### WHAT TO PRODUCE
Your answer must be an exact transcription of the lines from the line with "1019 556 10.99" through the final line of the data.

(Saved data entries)
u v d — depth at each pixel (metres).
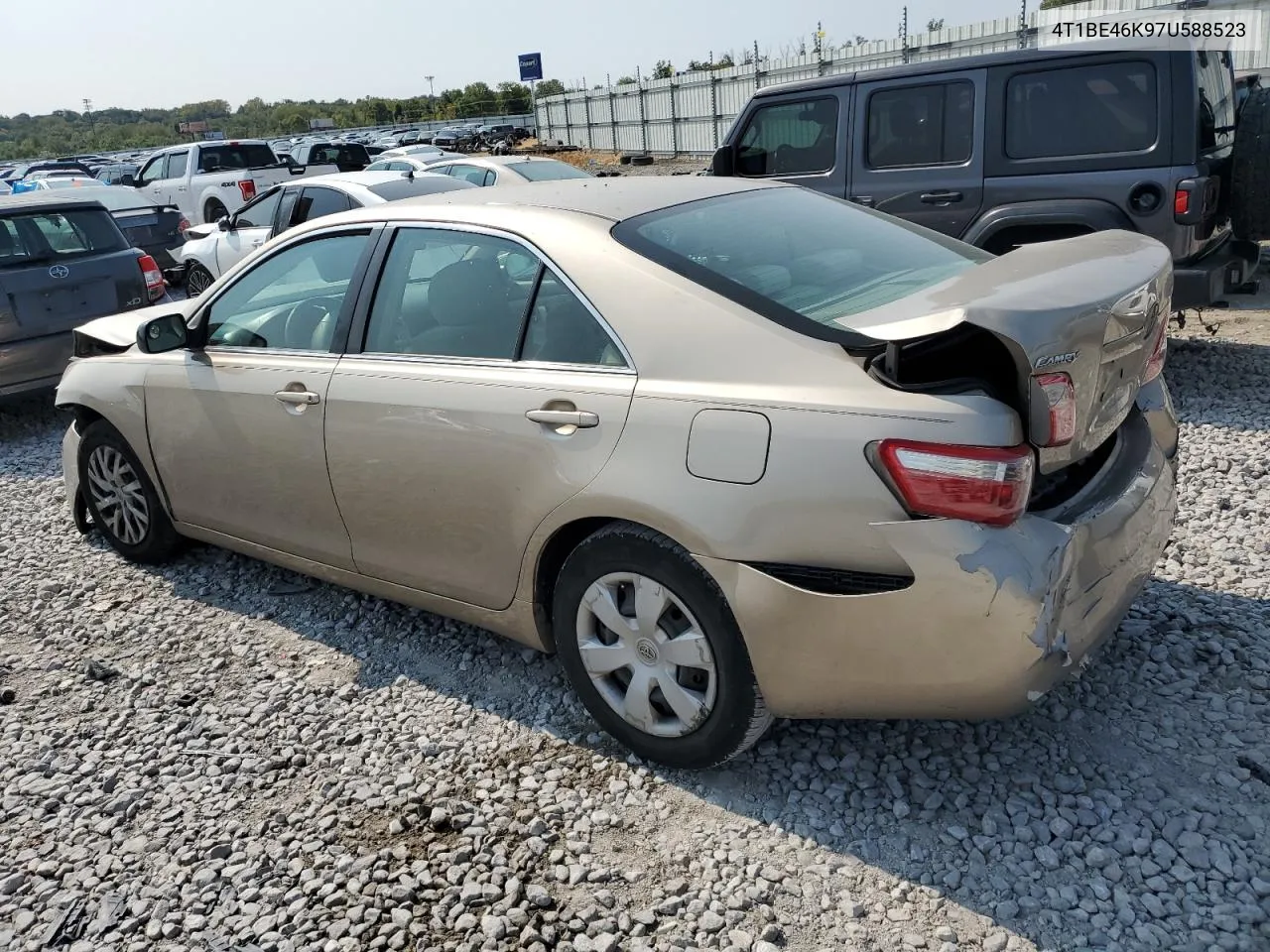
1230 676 3.37
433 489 3.40
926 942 2.42
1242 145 6.39
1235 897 2.47
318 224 3.95
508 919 2.58
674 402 2.79
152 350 4.14
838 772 3.06
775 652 2.71
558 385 3.05
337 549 3.89
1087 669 3.46
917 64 6.75
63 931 2.66
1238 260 6.66
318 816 3.04
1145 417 3.23
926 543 2.45
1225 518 4.59
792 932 2.48
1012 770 3.00
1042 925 2.45
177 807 3.13
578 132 38.22
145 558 4.96
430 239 3.54
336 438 3.66
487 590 3.41
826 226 3.52
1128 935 2.39
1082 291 2.52
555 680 3.69
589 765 3.18
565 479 3.01
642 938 2.50
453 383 3.31
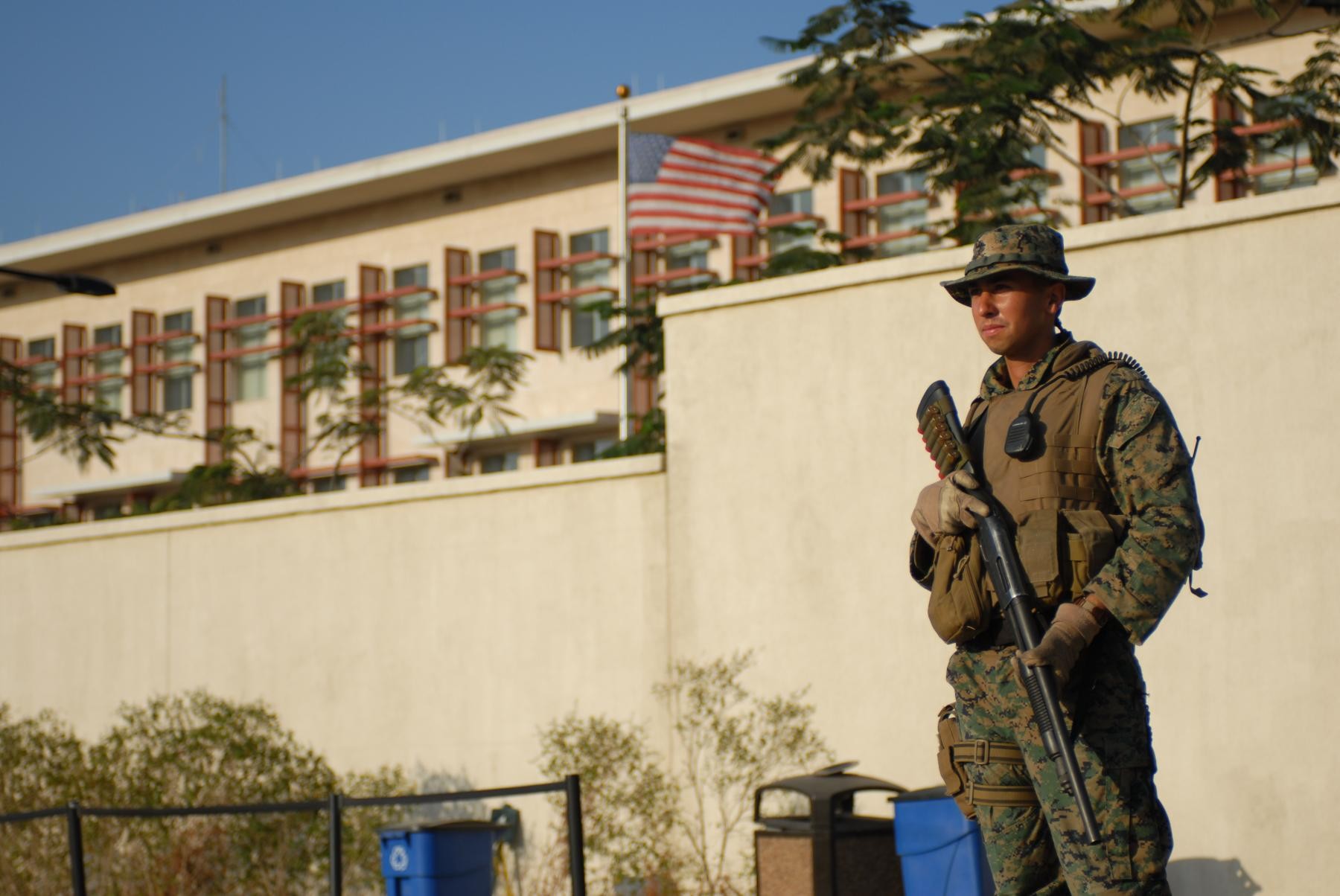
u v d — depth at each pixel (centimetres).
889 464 1290
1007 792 405
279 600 1659
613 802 1326
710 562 1377
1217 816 1107
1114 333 1178
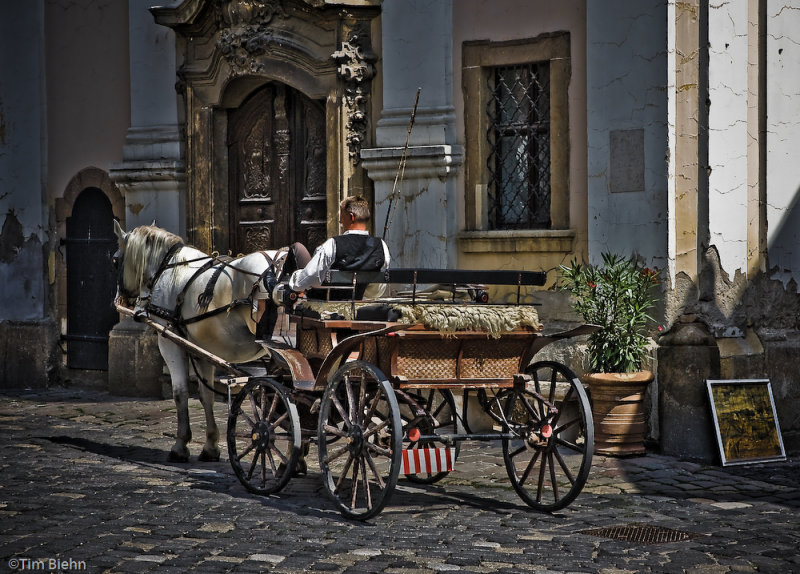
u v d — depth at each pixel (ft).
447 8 40.45
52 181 52.24
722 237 35.88
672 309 35.22
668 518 26.23
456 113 40.52
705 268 35.60
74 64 51.34
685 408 34.30
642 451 34.32
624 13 36.06
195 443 37.37
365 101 42.78
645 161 35.68
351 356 26.73
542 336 27.12
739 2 36.11
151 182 48.39
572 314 37.52
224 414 43.47
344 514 26.09
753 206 37.17
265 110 46.47
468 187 40.37
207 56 46.80
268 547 23.15
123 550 22.71
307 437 29.14
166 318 33.37
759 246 37.47
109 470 32.14
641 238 35.88
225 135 47.32
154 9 46.60
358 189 42.88
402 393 26.13
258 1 44.65
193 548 23.00
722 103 35.65
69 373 52.13
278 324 29.48
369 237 28.63
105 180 50.49
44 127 52.26
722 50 35.53
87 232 51.29
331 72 43.06
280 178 46.03
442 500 28.30
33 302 52.65
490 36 39.70
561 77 38.19
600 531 24.85
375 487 29.94
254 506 27.35
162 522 25.39
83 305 51.57
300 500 28.22
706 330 35.35
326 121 43.29
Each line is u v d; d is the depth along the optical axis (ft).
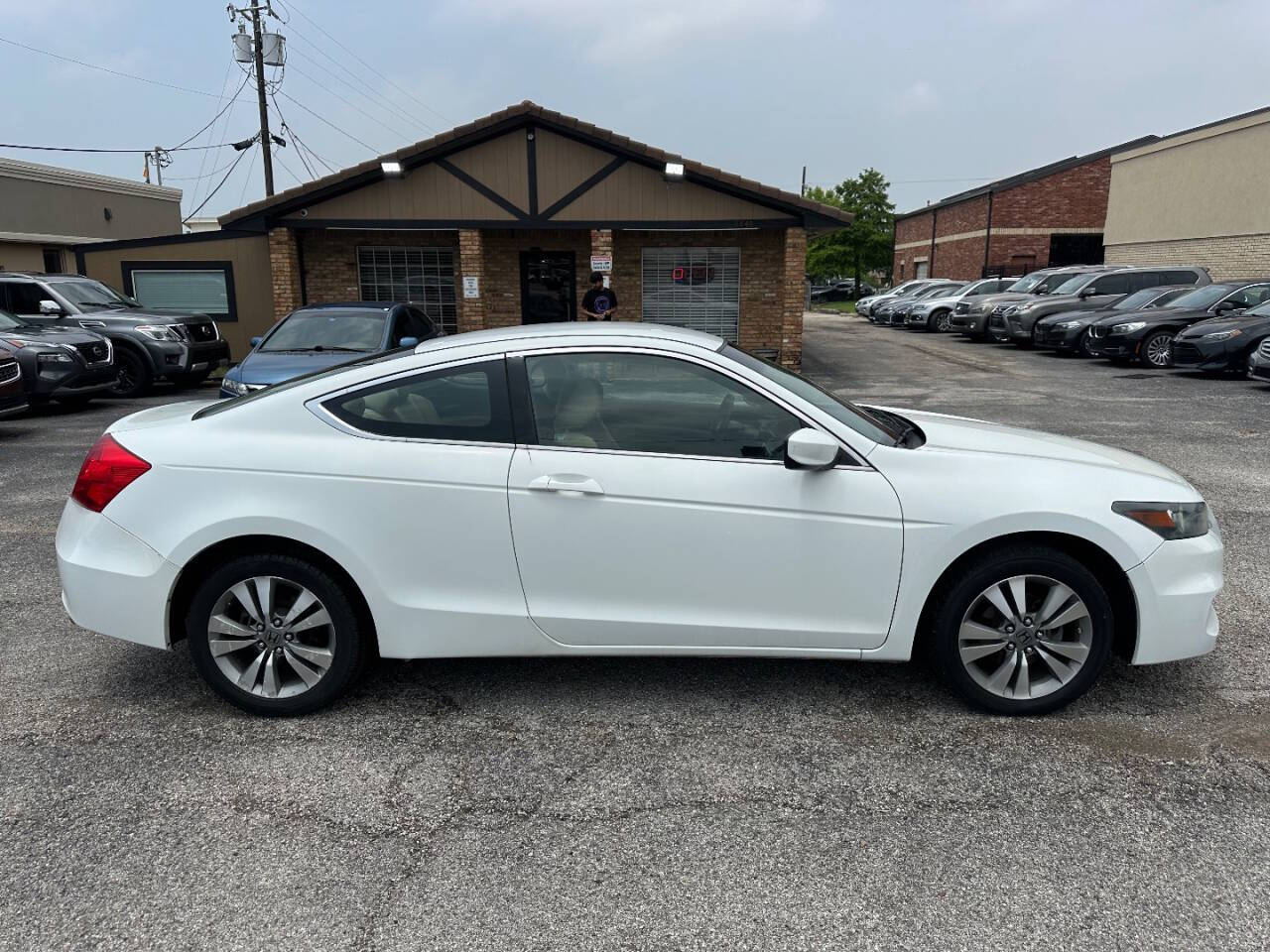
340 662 11.52
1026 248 126.82
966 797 9.86
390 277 60.08
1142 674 12.77
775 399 11.12
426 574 11.19
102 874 8.68
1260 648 13.62
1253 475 24.75
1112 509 10.89
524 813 9.65
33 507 22.62
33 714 11.91
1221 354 46.21
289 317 34.50
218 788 10.14
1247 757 10.62
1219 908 8.09
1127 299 60.64
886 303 110.63
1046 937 7.75
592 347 11.32
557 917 8.05
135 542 11.22
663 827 9.38
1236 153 73.67
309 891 8.44
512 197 53.31
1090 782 10.12
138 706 12.13
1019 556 10.99
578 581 11.16
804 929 7.88
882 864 8.76
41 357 36.68
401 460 11.05
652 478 10.94
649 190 53.26
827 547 10.97
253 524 10.98
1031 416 35.73
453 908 8.18
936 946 7.66
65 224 81.20
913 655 12.30
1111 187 92.79
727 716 11.73
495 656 12.60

### TASK ANSWER
1019 556 10.99
578 581 11.16
804 929 7.88
882 864 8.76
41 357 36.68
401 460 11.05
652 478 10.94
649 190 53.26
827 547 10.97
253 524 10.98
1031 416 35.73
453 908 8.18
936 946 7.66
65 224 81.20
913 655 12.30
1111 187 92.79
727 716 11.73
495 656 12.60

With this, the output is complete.